Como realizador, ao assinar Manhã Submersa (1980), Lauro António criou um dos acontecimentos simbolicamente marcantes, e também de maior sucesso, de um tempo em que o cinema português ia sendo pontuado por grandes debates sobre os seus trunfos e limites comerciais. O filme nasceu da cumplicidade artística do cineasta com Vergílio Ferreira (1916-1996): antes da adaptação do seu romance, Lauro António tinha já abordado o universo do escritor na curta-metragem Prefácio a Vergílio Ferreira (1975).
Entre os seus créditos como realizador incluem-se ainda, por exemplo, a curta O Zé Povinho na Revolução (1978), a longa O Vestido Cor de Fogo (1985), segundo José Régio, e os telefilmes A Bela e a Rosa e Casino Oceano (ambos de 1983).

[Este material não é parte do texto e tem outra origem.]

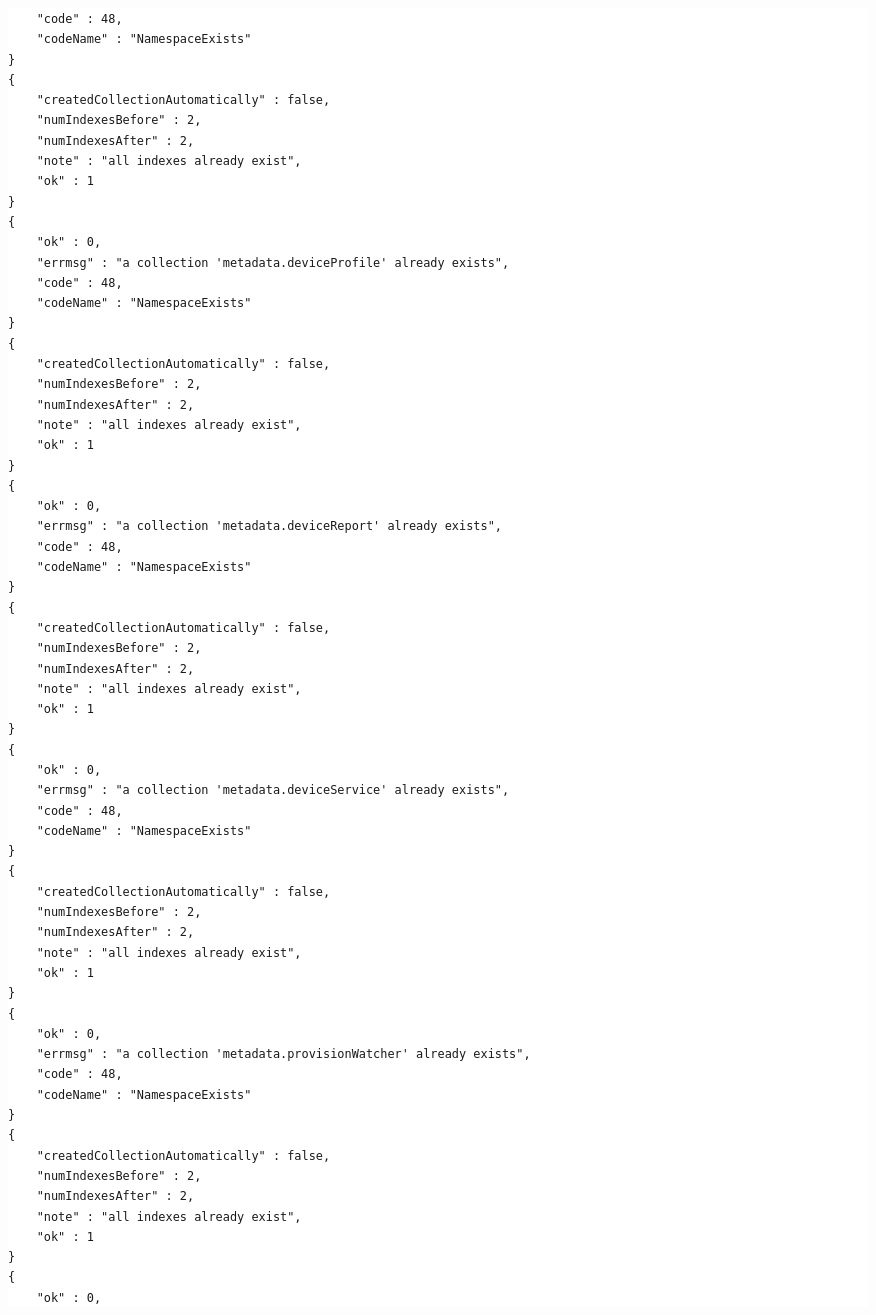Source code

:         "code" : 48,
        "codeName" : "NamespaceExists"
    }
    {
        "createdCollectionAutomatically" : false,
        "numIndexesBefore" : 2,
        "numIndexesAfter" : 2,
        "note" : "all indexes already exist",
        "ok" : 1
    }
    {
        "ok" : 0,
        "errmsg" : "a collection 'metadata.deviceProfile' already exists",
        "code" : 48,
        "codeName" : "NamespaceExists"
    }
    {
        "createdCollectionAutomatically" : false,
        "numIndexesBefore" : 2,
        "numIndexesAfter" : 2,
        "note" : "all indexes already exist",
        "ok" : 1
    }
    {
        "ok" : 0,
        "errmsg" : "a collection 'metadata.deviceReport' already exists",
        "code" : 48,
        "codeName" : "NamespaceExists"
    }
    {
        "createdCollectionAutomatically" : false,
        "numIndexesBefore" : 2,
        "numIndexesAfter" : 2,
        "note" : "all indexes already exist",
        "ok" : 1
    }
    {
        "ok" : 0,
        "errmsg" : "a collection 'metadata.deviceService' already exists",
        "code" : 48,
        "codeName" : "NamespaceExists"
    }
    {
        "createdCollectionAutomatically" : false,
        "numIndexesBefore" : 2,
        "numIndexesAfter" : 2,
        "note" : "all indexes already exist",
        "ok" : 1
    }
    {
        "ok" : 0,
        "errmsg" : "a collection 'metadata.provisionWatcher' already exists",
        "code" : 48,
        "codeName" : "NamespaceExists"
    }
    {
        "createdCollectionAutomatically" : false,
        "numIndexesBefore" : 2,
        "numIndexesAfter" : 2,
        "note" : "all indexes already exist",
        "ok" : 1
    }
    {
        "ok" : 0,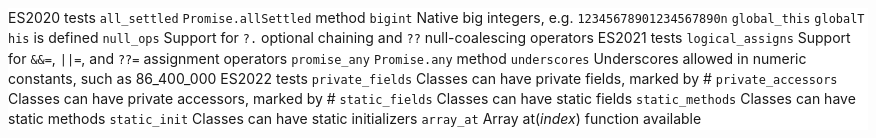  <tr>
    <th colspan=2>ES2020 tests</th>
  </tr>
  <tr>
    <td><code>all_settled</code></td>
    <td><code>Promise.allSettled</code> method</td>
  </tr>
  <tr>
    <td><code>bigint</code></td>
    <td>Native big integers, e.g. <code>12345678901234567890n</code></td>
  </tr>
  <tr>
    <td><code>global_this</code></td>
    <td><code>globalThis</code> is defined</td>
  </tr>
  <tr>
    <td><code>null_ops</code></td>
    <td>Support for <code>?.</code> optional chaining and <code>??</code> null-coalescing operators</td>
  </tr>

  <tr>
    <th colspan=2>ES2021 tests</th>
  </tr>
  <tr>
    <td><code>logical_assigns</code></td>
    <td>Support for <code>&&=</code>, <code>||=</code>, and <code>??=</code> assignment operators</td>
  </tr>
  <tr>
    <td><code>promise_any</code></td>
    <td><code>Promise.any</code> method</td>
  </tr>
  <tr>
    <td><code>underscores</code></td>
    <td>Underscores allowed in numeric constants, such as 86_400_000</td>
  </tr>

  <tr>
    <th colspan=2>ES2022 tests</th>
  </tr>
  <tr>
    <td><code>private_fields</code></td>
    <td>Classes can have private fields, marked by #</td>
  </tr>
  <tr>
    <td><code>private_accessors</code></td>
    <td>Classes can have private accessors, marked by #</td>
  </tr>
  <tr>
    <td><code>static_fields</code></td>
    <td>Classes can have static fields</td>
  </tr>
  <tr>
    <td><code>static_methods</code></td>
    <td>Classes can have static methods</td>
  </tr>
  <tr>
    <td><code>static_init</code></td>
    <td>Classes can have static initializers</td>
  </tr>
  <tr>
    <td><code>array_at</code></td>
    <td>Array at(<i>index</i>) function available</td>
  </tr>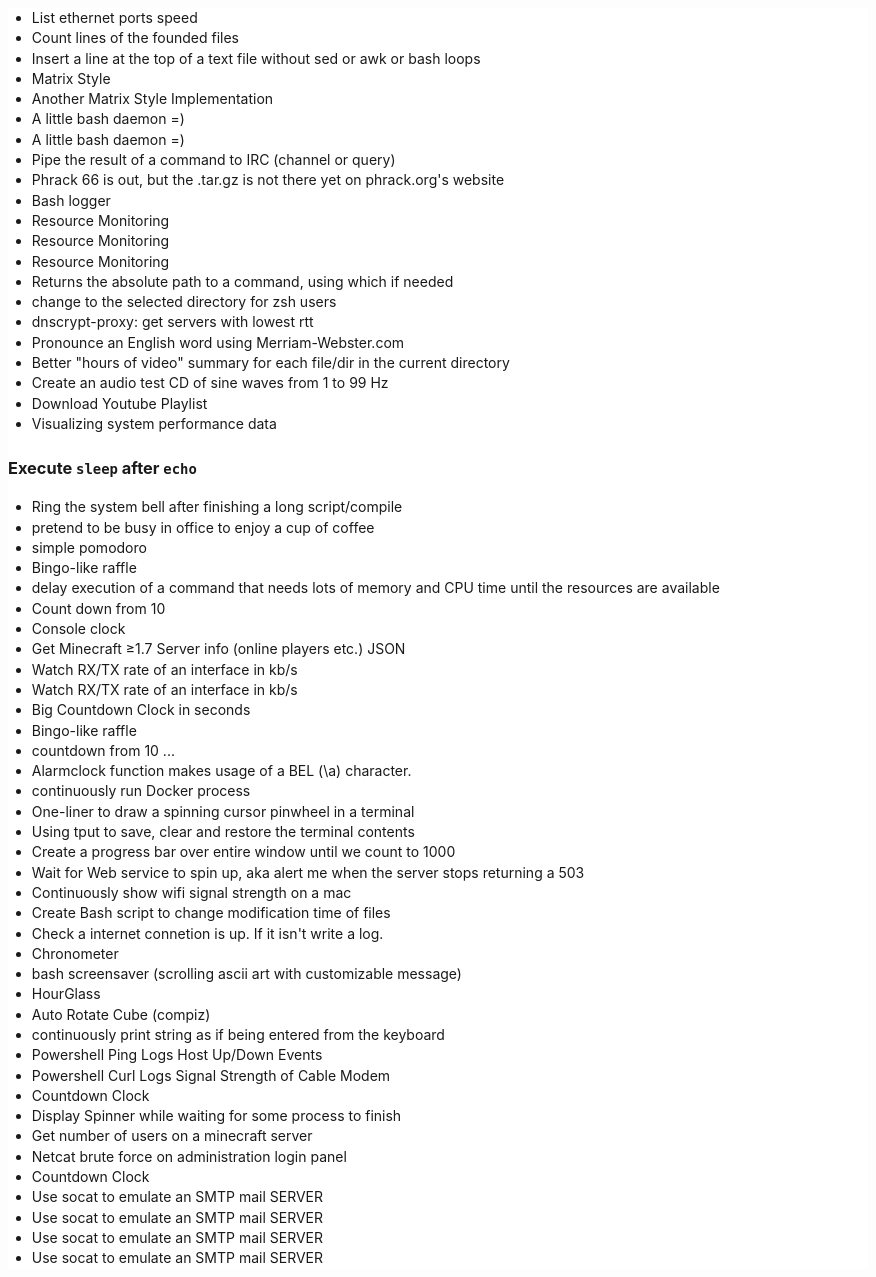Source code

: - List ethernet ports speed
- Count lines of the founded files
- Insert a line at the top of a text file without sed or awk or bash loops
- Matrix Style
- Another Matrix Style Implementation
- A little bash daemon =)
- A little bash daemon =)
- Pipe the result of a command to IRC (channel or query)
- Phrack 66 is out, but the .tar.gz is not there yet on phrack.org's website
- Bash logger
- Resource Monitoring
- Resource Monitoring
- Resource Monitoring
- Returns the absolute path to a command, using which if needed
- change to the selected directory for zsh users
- dnscrypt-proxy: get servers with lowest rtt
- Pronounce an English word using Merriam-Webster.com
- Better "hours of video" summary for each file/dir in the current directory
- Create an audio test CD of sine waves from 1 to 99 Hz
- Download Youtube Playlist
- Visualizing system performance data

            
### Execute `sleep` after `echo`

- Ring the system bell after finishing a long script/compile
- pretend to be busy in office to enjoy a cup of coffee
- simple pomodoro
- Bingo-like raffle
- delay execution of a command that needs lots of memory and CPU time until the resources are available
- Count down from 10
- Console clock
- Get Minecraft &#8805;1.7 Server info (online players etc.) JSON
- Watch RX/TX rate of an interface in kb/s
- Watch RX/TX rate of an interface in kb/s
- Big Countdown Clock in seconds
- Bingo-like raffle
- countdown from 10 ...
- Alarmclock  function makes usage of a BEL (\a) character.
- continuously run Docker process
- One-liner to draw a spinning cursor pinwheel in a terminal
- Using tput to save, clear and restore the terminal contents
- Create a progress bar over entire window until we count to 1000
- Wait for Web service to spin up, aka alert me when the server stops returning a 503
- Continuously show wifi signal strength on a mac
- Create Bash script to change modification time of files
- Check a internet connetion is up. If it isn't write a log.
- Chronometer
- bash screensaver (scrolling ascii art with customizable message)
- HourGlass
- Auto Rotate Cube (compiz)
- continuously print string as if being entered from the keyboard
- Powershell Ping Logs Host Up/Down Events
- Powershell Curl Logs Signal Strength of Cable Modem
- Countdown Clock
- Display Spinner while waiting for some process to finish
- Get number of users on a minecraft server
- Netcat brute force on administration login panel
- Countdown Clock
- Use socat to emulate an SMTP mail SERVER
- Use socat to emulate an SMTP mail SERVER
- Use socat to emulate an SMTP mail SERVER
- Use socat to emulate an SMTP mail SERVER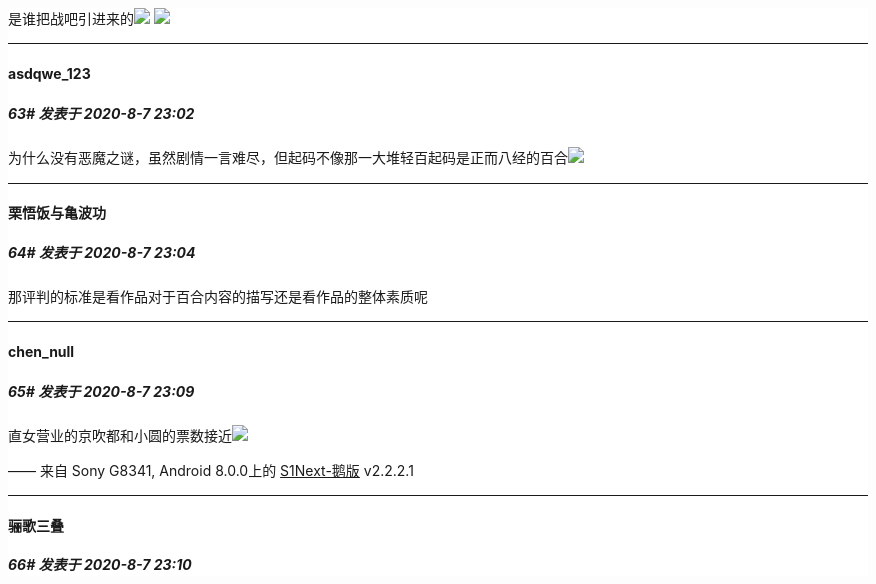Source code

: 


是谁把战吧引进来的<img src="https://static.saraba1st.com/image/smiley/face2017/067.png" referrerpolicy="no-referrer">
<img src="http://wx4.sinaimg.cn/large/006Wz0wJgy1ghin4znvoaj30u00u3n0x.jpg" referrerpolicy="no-referrer">







*****

####  asdqwe_123  
##### 63#       发表于 2020-8-7 23:02




为什么没有恶魔之谜，虽然剧情一言难尽，但起码不像那一大堆轻百起码是正而八经的百合<img src="https://static.saraba1st.com/image/smiley/face2017/001.png" referrerpolicy="no-referrer">







*****

####  栗悟饭与亀波功  
##### 64#       发表于 2020-8-7 23:04




那评判的标准是看作品对于百合内容的描写还是看作品的整体素质呢







*****

####  chen_null  
##### 65#       发表于 2020-8-7 23:09




直女营业的京吹都和小圆的票数接近<img src="https://static.saraba1st.com/image/smiley/face2017/068.png" referrerpolicy="no-referrer">

—— 来自 Sony G8341, Android 8.0.0上的 [S1Next-鹅版](https://github.com/ykrank/S1-Next/releases) v2.2.2.1







*****

####  骊歌三叠  
##### 66#       发表于 2020-8-7 23:10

O gosto de Lauro António pela investigação e partilha do cinema levou-o a exercer a actividade de professor (IADE, Universidade Nova, Universidade Moderna, etc.), tendo coordenado um grupo de estudos do Ministério da Educação para a integração no cinema no ensino (1990-93). Nos últimos anos, mantinha uma relação regular com os leitores através do blog Lauro António Apresenta… — o seu derradeiro texto, com data de 14 de janeiro é dedicado ao filme O Poder do Cão, de Jane Campion.